Human beings have a mental mechanism which helps them recover from the heartache associated with the end of relationships, researchers have claimed.
A team from St Louis University, the University of Florida and the University of Cincinnati set out to study the way people experience the end of relationships and move on to new ones. They concluded that an evolutionary mechanism assists the process.
Associate Professor Brian Boutwell of St Louis University was lead author. He said:
“Our review of the literature suggests we have a mechanism in our brains designed by natural selection to pull us through a very tumultuous time in our lives. It suggests people will recover; the pain will go away with time.”
A resilience to heartbreak amongst our ancestors would have provided evolutionary advantages, the team believes. Talking to the Huffington Post, the Professor explained:
“In our evolutionary past, selection pressures may have been such that individuals who could successfully jettison a mate and find a new one, when the situation called for it, would have been better able to solve the evolutionary imperative of reproduction — in other words, they sent more of their genes on to the next generation.”

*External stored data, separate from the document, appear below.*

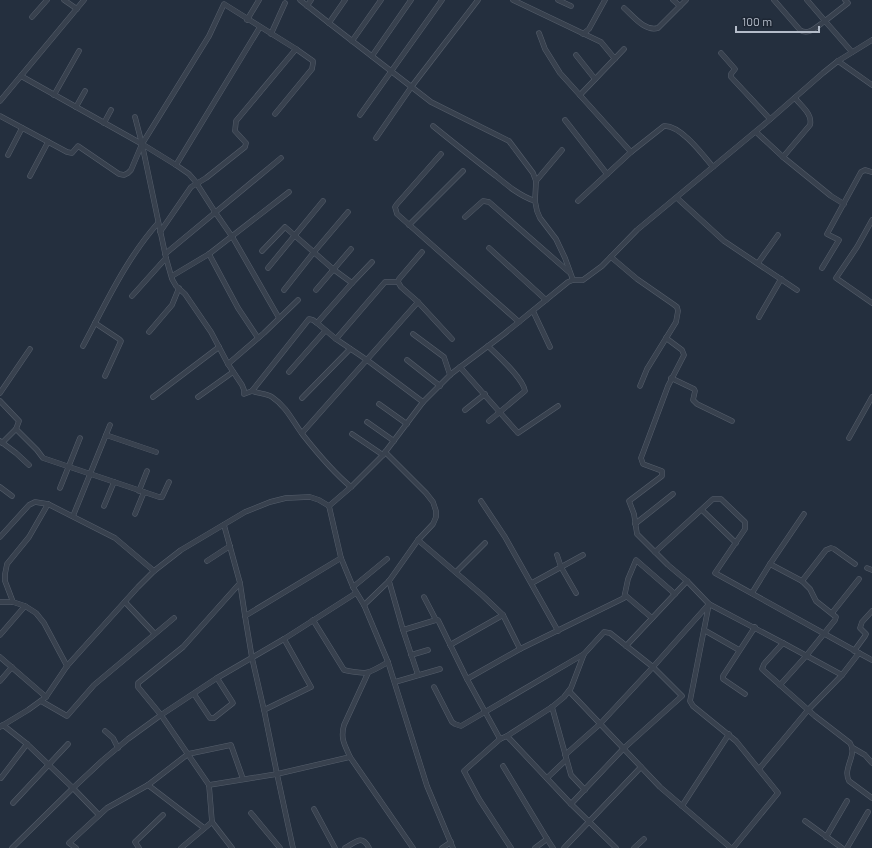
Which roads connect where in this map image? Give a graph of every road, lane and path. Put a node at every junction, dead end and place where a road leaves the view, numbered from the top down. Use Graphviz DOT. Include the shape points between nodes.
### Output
graph roads {
  1 [pos="46,0"];
  2 [pos="64,0"];
  3 [pos="84,0"];
  4 [pos="259,0"];
  5 [pos="300,0"];
  6 [pos="311,0"];
  7 [pos="345,0"];
  8 [pos="381,0"];
  9 [pos="412,0"];
  10 [pos="442,0"];
  11 [pos="477,0"];
  12 [pos="515,0"];
  13 [pos="558,0"];
  14 [pos="605,0"];
  15 [pos="673,0"];
  16 [pos="686,0"];
  17 [pos="774,0"];
  18 [pos="807,0"];
  19 [pos="848,1"];
  20 [pos="225,2"];
  21 [pos="285,3"];
  22 [pos="307,6"];
  23 [pos="571,6"];
  24 [pos="680,6"];
  25 [pos="624,8"];
  26 [pos="77,10"];
  27 [pos="32,17"];
  28 [pos="248,20"];
  29 [pos="825,21"];
  30 [pos="328,23"];
  31 [pos="260,27"];
  32 [pos="539,33"];
  33 [pos="271,34"];
  34 [pos="583,34"];
  35 [pos="352,40"];
  36 [pos="872,40"];
  37 [pos="296,49"];
  38 [pos="624,49"];
  39 [pos="79,51"];
  40 [pos="852,52"];
  41 [pos="721,53"];
  42 [pos="576,55"];
  43 [pos="372,56"];
  44 [pos="615,59"];
  45 [pos="838,61"];
  46 [pos="391,70"];
  47 [pos="21,76"];
  48 [pos="595,79"];
  49 [pos="412,86"];
  50 [pos="872,86"];
  51 [pos="85,91"];
  52 [pos="54,95"];
  53 [pos="580,95"];
  54 [pos="795,98"];
  55 [pos="0,101"];
  56 [pos="76,107"];
  57 [pos="111,110"];
  58 [pos="275,114"];
  59 [pos="360,115"];
  60 [pos="0,116"];
  61 [pos="135,117"];
  62 [pos="770,119"];
  63 [pos="565,120"];
  64 [pos="104,123"];
  65 [pos="433,126"];
  66 [pos="22,128"];
  67 [pos="756,132"];
  68 [pos="376,138"];
  69 [pos="48,142"];
  70 [pos="142,144"];
  71 [pos="562,150"];
  72 [pos="631,152"];
  73 [pos="442,154"];
  74 [pos="8,155"];
  75 [pos="783,157"];
  76 [pos="281,158"];
  77 [pos="176,165"];
  78 [pos="713,167"];
  79 [pos="464,171"];
  80 [pos="872,172"];
  81 [pos="607,174"];
  82 [pos="30,176"];
  83 [pos="536,181"];
  84 [pos="197,183"];
  85 [pos="289,192"];
  86 [pos="677,198"];
  87 [pos="323,201"];
  88 [pos="535,201"];
  89 [pos="578,201"];
  90 [pos="844,204"];
  91 [pos="215,212"];
  92 [pos="348,212"];
  93 [pos="465,217"];
  94 [pos="872,220"];
  95 [pos="158,223"];
  96 [pos="409,225"];
  97 [pos="160,232"];
  98 [pos="778,235"];
  99 [pos="232,236"];
  100 [pos="296,236"];
  101 [pos="489,248"];
  102 [pos="351,249"];
  103 [pos="262,251"];
  104 [pos="314,252"];
  105 [pos="422,252"];
  106 [pos="209,254"];
  107 [pos="165,256"];
  108 [pos="611,256"];
  109 [pos="372,262"];
  110 [pos="758,263"];
  111 [pos="268,268"];
  112 [pos="822,268"];
  113 [pos="333,269"];
  114 [pos="570,272"];
  115 [pos="172,276"];
  116 [pos="781,279"];
  117 [pos="573,280"];
  118 [pos="398,282"];
  119 [pos="352,283"];
  120 [pos="179,288"];
  121 [pos="284,290"];
  122 [pos="316,290"];
  123 [pos="797,290"];
  124 [pos="132,296"];
  125 [pos="298,300"];
  126 [pos="546,300"];
  127 [pos="418,302"];
  128 [pos="872,303"];
  129 [pos="533,311"];
  130 [pos="759,317"];
  131 [pos="279,318"];
  132 [pos="519,322"];
  133 [pos="96,323"];
  134 [pos="317,323"];
  135 [pos="325,331"];
  136 [pos="149,332"];
  137 [pos="413,334"];
  138 [pos="258,338"];
  139 [pos="666,338"];
  140 [pos="336,339"];
  141 [pos="452,339"];
  142 [pos="84,346"];
  143 [pos="488,346"];
  144 [pos="219,347"];
  145 [pos="550,347"];
  146 [pos="30,349"];
  147 [pos="350,349"];
  148 [pos="367,360"];
  149 [pos="407,360"];
  150 [pos="228,364"];
  151 [pos="460,367"];
  152 [pos="233,372"];
  153 [pos="289,372"];
  154 [pos="450,375"];
  155 [pos="105,376"];
  156 [pos="671,378"];
  157 [pos="440,386"];
  158 [pos="640,386"];
  159 [pos="252,391"];
  160 [pos="0,393"];
  161 [pos="485,394"];
  162 [pos="153,397"];
  163 [pos="198,397"];
  164 [pos="872,397"];
  165 [pos="302,398"];
  166 [pos="0,401"];
  167 [pos="423,402"];
  168 [pos="379,404"];
  169 [pos="558,406"];
  170 [pos="466,410"];
  171 [pos="500,412"];
  172 [pos="489,421"];
  173 [pos="732,421"];
  174 [pos="368,422"];
  175 [pos="407,424"];
  176 [pos="110,425"];
  177 [pos="16,429"];
  178 [pos="302,433"];
  179 [pos="352,434"];
  180 [pos="106,435"];
  181 [pos="80,438"];
  182 [pos="849,438"];
  183 [pos="394,440"];
  184 [pos="1,442"];
  185 [pos="156,452"];
  186 [pos="384,453"];
  187 [pos="29,465"];
  188 [pos="69,467"];
  189 [pos="147,471"];
  190 [pos="90,474"];
  191 [pos="114,482"];
  192 [pos="169,482"];
  193 [pos="0,487"];
  194 [pos="351,487"];
  195 [pos="60,488"];
  196 [pos="141,492"];
  197 [pos="673,494"];
  198 [pos="12,496"];
  199 [pos="481,501"];
  200 [pos="48,504"];
  201 [pos="104,506"];
  202 [pos="329,506"];
  203 [pos="702,510"];
  204 [pos="135,514"];
  205 [pos="804,514"];
  206 [pos="73,516"];
  207 [pos="635,524"];
  208 [pos="224,525"];
  209 [pos="0,537"];
  210 [pos="418,540"];
  211 [pos="486,542"];
  212 [pos="736,543"];
  213 [pos="230,546"];
  214 [pos="655,552"];
  215 [pos="557,555"];
  216 [pos="583,555"];
  217 [pos="341,558"];
  218 [pos="387,559"];
  219 [pos="207,561"];
  220 [pos="770,564"];
  221 [pos="855,564"];
  222 [pos="561,567"];
  223 [pos="154,571"];
  224 [pos="456,572"];
  225 [pos="859,579"];
  226 [pos="389,581"];
  227 [pos="686,581"];
  228 [pos="802,581"];
  229 [pos="240,583"];
  230 [pos="532,583"];
  231 [pos="353,587"];
  232 [pos="356,593"];
  233 [pos="576,593"];
  234 [pos="752,593"];
  235 [pos="674,594"];
  236 [pos="625,595"];
  237 [pos="424,597"];
  238 [pos="0,602"];
  239 [pos="13,602"];
  240 [pos="125,602"];
  241 [pos="709,604"];
  242 [pos="364,605"];
  243 [pos="25,606"];
  244 [pos="872,611"];
  245 [pos="832,613"];
  246 [pos="502,615"];
  247 [pos="245,616"];
  248 [pos="174,618"];
  249 [pos="652,618"];
  250 [pos="313,620"];
  251 [pos="436,620"];
  252 [pos="755,628"];
  253 [pos="403,630"];
  254 [pos="704,630"];
  255 [pos="558,631"];
  256 [pos="154,633"];
  257 [pos="824,634"];
  258 [pos="0,635"];
  259 [pos="284,639"];
  260 [pos="783,643"];
  261 [pos="450,645"];
  262 [pos="626,646"];
  263 [pos="428,650"];
  264 [pos="520,650"];
  265 [pos="739,650"];
  266 [pos="856,652"];
  267 [pos="584,654"];
  268 [pos="411,655"];
  269 [pos="806,656"];
  270 [pos="0,657"];
  271 [pos="252,658"];
  272 [pos="872,660"];
  273 [pos="388,662"];
  274 [pos="67,666"];
  275 [pos="12,667"];
  276 [pos="653,667"];
  277 [pos="440,668"];
  278 [pos="368,673"];
  279 [pos="418,674"];
  280 [pos="842,675"];
  281 [pos="217,678"];
  282 [pos="467,679"];
  283 [pos="0,681"];
  284 [pos="395,682"];
  285 [pos="780,685"];
  286 [pos="434,687"];
  287 [pos="569,691"];
  288 [pos="194,694"];
  289 [pos="745,694"];
  290 [pos="46,697"];
  291 [pos="41,701"];
  292 [pos="552,707"];
  293 [pos="264,710"];
  294 [pos="808,710"];
  295 [pos="486,712"];
  296 [pos="161,715"];
  297 [pos="600,724"];
  298 [pos="2,726"];
  299 [pos="105,731"];
  300 [pos="728,734"];
  301 [pos="507,736"];
  302 [pos="500,739"];
  303 [pos="27,744"];
  304 [pos="68,744"];
  305 [pos="118,748"];
  306 [pos="853,748"];
  307 [pos="623,749"];
  308 [pos="188,754"];
  309 [pos="350,756"];
  310 [pos="565,757"];
  311 [pos="872,763"];
  312 [pos="49,764"];
  313 [pos="503,766"];
  314 [pos="641,767"];
  315 [pos="759,769"];
  316 [pos="277,774"];
  317 [pos="1,778"];
  318 [pos="547,778"];
  319 [pos="243,779"];
  320 [pos="148,785"];
  321 [pos="209,785"];
  322 [pos="73,788"];
  323 [pos="584,790"];
  324 [pos="872,798"];
  325 [pos="847,801"];
  326 [pos="13,804"];
  327 [pos="572,804"];
  328 [pos="682,806"];
  329 [pos="314,809"];
  330 [pos="868,812"];
  331 [pos="252,813"];
  332 [pos="99,815"];
  333 [pos="163,816"];
  334 [pos="589,821"];
  335 [pos="805,821"];
  336 [pos="212,822"];
  337 [pos="204,828"];
  338 [pos="826,836"];
  339 [pos="644,839"];
  340 [pos="547,840"];
  341 [pos="451,842"];
  342 [pos="12,848"];
  343 [pos="76,848"];
  344 [pos="139,848"];
  345 [pos="181,848"];
  346 [pos="232,848"];
  347 [pos="280,848"];
  348 [pos="293,848"];
  349 [pos="335,848"];
  350 [pos="345,848"];
  351 [pos="369,848"];
  352 [pos="413,848"];
  353 [pos="442,848"];
  354 [pos="453,848"];
  355 [pos="511,848"];
  356 [pos="535,848"];
  357 [pos="553,848"];
  358 [pos="564,848"];
  359 [pos="616,848"];
  360 [pos="634,848"];
  361 [pos="732,848"];
  362 [pos="842,848"];
  363 [pos="847,848"];
  1 -- 27 [label="street"];
  2 -- 26 [label="street"];
  3 -- 26 [label="street"];
  4 -- 28 [label="street"];
  5 -- 22 [label="street"];
  6 -- 22 [label="street"];
  7 -- 30 [label="street"];
  8 -- 35 [label="street"];
  9 -- 43 [label="street"];
  10 -- 46 [label="street"];
  11 -- 49 [label="street"];
  12 -- 34 [label="street"];
  13 -- 23 [label="street"];
  14 -- 34 [label="street" via="589,29"];
  15 -- 24 [label="street"];
  16 -- 24 [label="street"];
  17 -- 29 [label="street" via="803,32 809,33"];
  18 -- 29 [label="street"];
  19 -- 29 [label="street"];
  20 -- 28 [label="street"];
  20 -- 70 [label="street" via="209,36"];
  21 -- 33 [label="street"];
  22 -- 30 [label="street"];
  24 -- 25 [label="street" via="654,29 646,27"];
  26 -- 47 [label="street"];
  28 -- 31 [label="street"];
  29 -- 40 [label="street"];
  30 -- 35 [label="street"];
  31 -- 33 [label="street"];
  31 -- 77 [label="street"];
  32 -- 53 [label="street" via="545,50 556,67"];
  33 -- 37 [label="street"];
  34 -- 44 [label="street" via="602,42"];
  35 -- 43 [label="street"];
  36 -- 40 [label="street"];
  37 -- 58 [label="street" via="313,61 313,66"];
  37 -- 84 [label="street" via="236,122 235,131 246,142 245,147"];
  38 -- 44 [label="street"];
  39 -- 52 [label="street"];
  40 -- 45 [label="street"];
  41 -- 62 [label="street" via="735,69 731,77"];
  42 -- 48 [label="street"];
  43 -- 46 [label="street"];
  44 -- 48 [label="street"];
  45 -- 50 [label="street"];
  45 -- 54 [label="street"];
  46 -- 49 [label="street"];
  46 -- 59 [label="street"];
  47 -- 52 [label="street"];
  47 -- 55 [label="street"];
  48 -- 53 [label="street"];
  49 -- 68 [label="street"];
  49 -- 83 [label="street" via="431,102 509,141"];
  51 -- 56 [label="street"];
  52 -- 56 [label="street"];
  53 -- 72 [label="street"];
  54 -- 62 [label="street"];
  54 -- 75 [label="street" via="810,115 811,122"];
  56 -- 64 [label="street"];
  57 -- 64 [label="street"];
  60 -- 66 [label="street"];
  61 -- 70 [label="street"];
  62 -- 67 [label="street"];
  63 -- 81 [label="street"];
  64 -- 70 [label="street"];
  65 -- 88 [label="street" via="471,158 526,198"];
  66 -- 69 [label="street"];
  66 -- 74 [label="street"];
  67 -- 75 [label="street"];
  67 -- 78 [label="street"];
  69 -- 70 [label="street" via="72,153 78,146 119,174 128,174"];
  69 -- 82 [label="street"];
  70 -- 77 [label="street"];
  70 -- 95 [label="street"];
  71 -- 83 [label="street"];
  72 -- 78 [label="street" via="664,126 668,126 691,142"];
  72 -- 81 [label="street"];
  73 -- 96 [label="street" via="395,207 397,214"];
  75 -- 90 [label="street"];
  76 -- 91 [label="street"];
  77 -- 84 [label="street"];
  78 -- 86 [label="street"];
  79 -- 96 [label="street"];
  80 -- 90 [label="street" via="861,172"];
  81 -- 89 [label="street"];
  83 -- 88 [label="street"];
  84 -- 91 [label="street"];
  84 -- 97 [label="street" via="188,190"];
  85 -- 99 [label="street"];
  86 -- 108 [label="street" via="637,230"];
  86 -- 110 [label="street" via="718,236"];
  87 -- 100 [label="street"];
  88 -- 114 [label="street" via="540,218 556,239"];
  90 -- 112 [label="street" via="828,234 839,240"];
  91 -- 99 [label="street"];
  91 -- 107 [label="street"];
  92 -- 104 [label="street"];
  93 -- 114 [label="street" via="483,201 489,202"];
  94 -- 128 [label="street" via="836,278"];
  95 -- 97 [label="street"];
  95 -- 133 [label="street" via="128,263"];
  96 -- 132 [label="street"];
  97 -- 107 [label="street"];
  98 -- 110 [label="street"];
  99 -- 106 [label="street"];
  99 -- 131 [label="street"];
  100 -- 103 [label="street" via="284,227"];
  100 -- 104 [label="street"];
  100 -- 111 [label="street"];
  101 -- 126 [label="street"];
  102 -- 113 [label="street"];
  104 -- 113 [label="street"];
  104 -- 121 [label="street"];
  105 -- 118 [label="street"];
  106 -- 115 [label="street"];
  106 -- 138 [label="street" via="238,308"];
  107 -- 115 [label="street"];
  107 -- 124 [label="street"];
  108 -- 117 [label="street" via="583,280"];
  108 -- 139 [label="street" via="637,279 677,307 676,322"];
  109 -- 119 [label="street"];
  110 -- 116 [label="street"];
  113 -- 119 [label="street"];
  113 -- 122 [label="street"];
  114 -- 117 [label="street"];
  115 -- 120 [label="street"];
  116 -- 123 [label="street"];
  116 -- 130 [label="street"];
  117 -- 126 [label="street"];
  118 -- 127 [label="street"];
  118 -- 140 [label="street" via="385,282"];
  119 -- 134 [label="street"];
  120 -- 136 [label="street" via="172,305"];
  120 -- 144 [label="street"];
  125 -- 131 [label="street"];
  126 -- 129 [label="street"];
  127 -- 141 [label="street"];
  127 -- 148 [label="street"];
  129 -- 132 [label="street"];
  129 -- 145 [label="street"];
  131 -- 138 [label="street"];
  132 -- 143 [label="street"];
  133 -- 142 [label="street"];
  133 -- 155 [label="street" via="121,341"];
  134 -- 135 [label="street"];
  134 -- 159 [label="street" via="310,320"];
  135 -- 140 [label="street"];
  135 -- 153 [label="street"];
  137 -- 154 [label="street" via="444,357"];
  138 -- 150 [label="street"];
  139 -- 156 [label="street" via="683,352 682,359"];
  139 -- 158 [label="street"];
  140 -- 147 [label="street"];
  143 -- 151 [label="street"];
  143 -- 171 [label="street" via="507,364 524,388 523,393"];
  144 -- 150 [label="street"];
  144 -- 162 [label="street"];
  146 -- 160 [label="street"];
  147 -- 148 [label="street"];
  147 -- 165 [label="street"];
  148 -- 167 [label="street"];
  148 -- 178 [label="street"];
  149 -- 157 [label="street"];
  150 -- 152 [label="street"];
  151 -- 154 [label="street"];
  151 -- 161 [label="street"];
  152 -- 159 [label="street" via="242,385 244,394"];
  152 -- 163 [label="street"];
  154 -- 157 [label="street"];
  156 -- 173 [label="street" via="694,389 693,400 697,404"];
  156 -- 207 [label="street" via="641,458 643,464 660,470 663,474 629,501"];
  157 -- 167 [label="street"];
  159 -- 178 [label="street" via="271,396 283,406"];
  161 -- 170 [label="street"];
  161 -- 171 [label="street"];
  164 -- 182 [label="street"];
  166 -- 177 [label="street" via="19,421"];
  167 -- 175 [label="street"];
  168 -- 175 [label="street"];
  169 -- 171 [label="street" via="518,433"];
  171 -- 172 [label="street"];
  174 -- 183 [label="street"];
  175 -- 183 [label="street"];
  176 -- 180 [label="street"];
  177 -- 184 [label="street"];
  177 -- 188 [label="street" via="43,458"];
  178 -- 194 [label="street" via="338,476"];
  179 -- 186 [label="street"];
  180 -- 185 [label="street"];
  180 -- 190 [label="street"];
  181 -- 188 [label="street"];
  183 -- 186 [label="street"];
  184 -- 187 [label="street"];
  186 -- 194 [label="street"];
  186 -- 210 [label="street" via="426,493 436,511 433,524"];
  188 -- 190 [label="street"];
  188 -- 195 [label="street"];
  189 -- 196 [label="street"];
  190 -- 191 [label="street"];
  190 -- 206 [label="street"];
  191 -- 196 [label="street"];
  191 -- 201 [label="street"];
  192 -- 196 [label="street" via="162,497"];
  193 -- 198 [label="street"];
  194 -- 202 [label="street"];
  196 -- 204 [label="street"];
  197 -- 207 [label="street"];
  199 -- 230 [label="street"];
  200 -- 206 [label="street"];
  200 -- 209 [label="street" via="35,502 29,505"];
  200 -- 239 [label="street" via="29,537 8,564 5,581"];
  202 -- 208 [label="street" via="310,496 286,498 245,512"];
  202 -- 217 [label="street"];
  203 -- 212 [label="street"];
  203 -- 212 [label="street" via="717,498 729,506 745,522 745,529"];
  203 -- 214 [label="street"];
  205 -- 220 [label="street"];
  206 -- 223 [label="street" via="115,538"];
  207 -- 214 [label="street" via="637,534"];
  208 -- 213 [label="street"];
  208 -- 223 [label="street" via="181,550"];
  210 -- 224 [label="street"];
  210 -- 226 [label="street"];
  211 -- 224 [label="street"];
  212 -- 234 [label="street" via="715,573"];
  213 -- 219 [label="street"];
  213 -- 229 [label="street"];
  214 -- 227 [label="street"];
  215 -- 222 [label="street"];
  216 -- 222 [label="street"];
  217 -- 231 [label="street"];
  217 -- 247 [label="street"];
  218 -- 231 [label="street"];
  220 -- 228 [label="street"];
  220 -- 234 [label="street"];
  221 -- 228 [label="street" via="831,548 826,550"];
  222 -- 230 [label="street"];
  222 -- 233 [label="street"];
  223 -- 240 [label="street"];
  224 -- 246 [label="street"];
  225 -- 245 [label="street"];
  226 -- 242 [label="street"];
  226 -- 253 [label="street"];
  227 -- 235 [label="street"];
  227 -- 241 [label="street"];
  228 -- 245 [label="street" via="816,601"];
  229 -- 247 [label="street"];
  229 -- 296 [label="street" via="183,647 138,683 138,687"];
  230 -- 255 [label="street"];
  231 -- 232 [label="street"];
  232 -- 242 [label="street"];
  232 -- 250 [label="street"];
  234 -- 257 [label="street"];
  235 -- 236 [label="street" via="636,560"];
  235 -- 249 [label="street"];
  236 -- 249 [label="street"];
  236 -- 255 [label="street" via="624,598"];
  237 -- 251 [label="street"];
  238 -- 239 [label="street"];
  239 -- 243 [label="street"];
  240 -- 256 [label="street"];
  240 -- 274 [label="street"];
  241 -- 252 [label="street"];
  241 -- 254 [label="street"];
  241 -- 276 [label="street"];
  242 -- 273 [label="street"];
  243 -- 258 [label="street"];
  243 -- 274 [label="street" via="36,613 44,623"];
  244 -- 266 [label="street" via="861,624 860,628 866,636"];
  245 -- 257 [label="street" via="836,618"];
  246 -- 261 [label="street"];
  246 -- 264 [label="street"];
  247 -- 271 [label="street"];
  248 -- 256 [label="street"];
  249 -- 262 [label="street"];
  250 -- 259 [label="street"];
  250 -- 278 [label="street" via="344,670"];
  251 -- 253 [label="street"];
  251 -- 261 [label="street"];
  252 -- 260 [label="street"];
  252 -- 265 [label="street"];
  253 -- 268 [label="street"];
  254 -- 265 [label="street"];
  254 -- 300 [label="street" via="690,701"];
  255 -- 264 [label="street"];
  256 -- 291 [label="street" via="94,685 67,716"];
  257 -- 266 [label="street"];
  257 -- 269 [label="street"];
  259 -- 271 [label="street"];
  259 -- 293 [label="street" via="311,687"];
  260 -- 269 [label="street"];
  260 -- 285 [label="street" via="762,668"];
  261 -- 282 [label="street"];
  262 -- 267 [label="street" via="610,633 604,632"];
  262 -- 276 [label="street"];
  263 -- 268 [label="street"];
  264 -- 282 [label="street"];
  265 -- 289 [label="street" via="723,678"];
  266 -- 272 [label="street"];
  266 -- 280 [label="street"];
  267 -- 287 [label="street"];
  267 -- 295 [label="street"];
  268 -- 279 [label="street"];
  269 -- 280 [label="street"];
  269 -- 285 [label="street"];
  270 -- 275 [label="street"];
  271 -- 281 [label="street"];
  271 -- 293 [label="street"];
  273 -- 278 [label="street"];
  273 -- 284 [label="street"];
  274 -- 290 [label="street"];
  275 -- 283 [label="street"];
  275 -- 290 [label="street"];
  276 -- 297 [label="street"];
  276 -- 307 [label="street" via="682,696"];
  277 -- 279 [label="street"];
  278 -- 309 [label="street" via="342,734"];
  279 -- 284 [label="street"];
  280 -- 294 [label="street"];
  281 -- 288 [label="street"];
  281 -- 288 [label="street" via="233,703 214,718 210,718"];
  282 -- 295 [label="street"];
  284 -- 341 [label="street" via="427,786"];
  285 -- 294 [label="street"];
  286 -- 295 [label="street" via="454,724 461,726"];
  287 -- 292 [label="street"];
  287 -- 297 [label="street"];
  288 -- 296 [label="street"];
  290 -- 291 [label="street"];
  291 -- 298 [label="street"];
  292 -- 301 [label="street"];
  292 -- 310 [label="street"];
  293 -- 316 [label="street"];
  294 -- 306 [label="street"];
  294 -- 315 [label="street"];
  295 -- 302 [label="street"];
  296 -- 305 [label="street"];
  296 -- 308 [label="street"];
  297 -- 307 [label="street"];
  297 -- 310 [label="street"];
  298 -- 303 [label="street"];
  299 -- 305 [label="street" via="113,738"];
  300 -- 315 [label="street"];
  300 -- 328 [label="street"];
  301 -- 302 [label="street"];
  301 -- 318 [label="street"];
  302 -- 355 [label="street" via="464,771"];
  303 -- 312 [label="street"];
  303 -- 317 [label="street"];
  304 -- 312 [label="street"];
  305 -- 322 [label="street"];
  306 -- 311 [label="street"];
  306 -- 324 [label="street" via="847,771 849,781"];
  307 -- 314 [label="street"];
  307 -- 323 [label="street"];
  308 -- 319 [label="street" via="231,745"];
  308 -- 320 [label="street"];
  308 -- 321 [label="street"];
  309 -- 316 [label="street"];
  309 -- 352 [label="street"];
  310 -- 318 [label="street"];
  310 -- 323 [label="street" via="571,775"];
  312 -- 322 [label="street"];
  312 -- 326 [label="street"];
  313 -- 340 [label="street"];
  314 -- 328 [label="street"];
  314 -- 334 [label="street"];
  315 -- 361 [label="street" via="778,793"];
  316 -- 319 [label="street"];
  316 -- 348 [label="street"];
  318 -- 327 [label="street"];
  319 -- 321 [label="street"];
  320 -- 332 [label="street"];
  320 -- 337 [label="street"];
  321 -- 336 [label="street"];
  322 -- 332 [label="street"];
  322 -- 342 [label="street"];
  323 -- 327 [label="street"];
  325 -- 338 [label="street"];
  327 -- 334 [label="street"];
  328 -- 361 [label="street"];
  329 -- 349 [label="street"];
  330 -- 363 [label="street"];
  331 -- 347 [label="street"];
  332 -- 343 [label="street" via="69,843"];
  333 -- 344 [label="street" via="135,842"];
  334 -- 358 [label="street"];
  334 -- 359 [label="street"];
  335 -- 338 [label="street"];
  336 -- 337 [label="street"];
  336 -- 346 [label="street"];
  337 -- 345 [label="street"];
  338 -- 362 [label="street"];
  339 -- 360 [label="street"];
  340 -- 356 [label="street"];
  340 -- 357 [label="street"];
  341 -- 353 [label="street"];
  341 -- 354 [label="street"];
  350 -- 351 [label="street" via="363,840"];
}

Examining the topic from the perspective of evolutionary psychology, the team also identified the different reasons men and women typically end relationships. On average, they say, men are more likely to end relationships because their partner has been physically unfaithful while women tend to be more motivated by emotional infidelity.
Professor Boutwell said:
“Men are particularly sensitive to sexual infidelity between their partner and someone else. That’s not to say women don’t get jealous, they certainly do, but it’s especially acute for men regarding sexual infidelity.”
Evolutionary psychologists believe males’ greater sensitivity to sexual infidelity is motivated by a drive to avoid expending resources on the children of other men. Women by contrast evolved a greater sensitivity to emotional infidelity in order to protect the resources provided by their mate.
The research was published in academic journal the Review of General Psychology.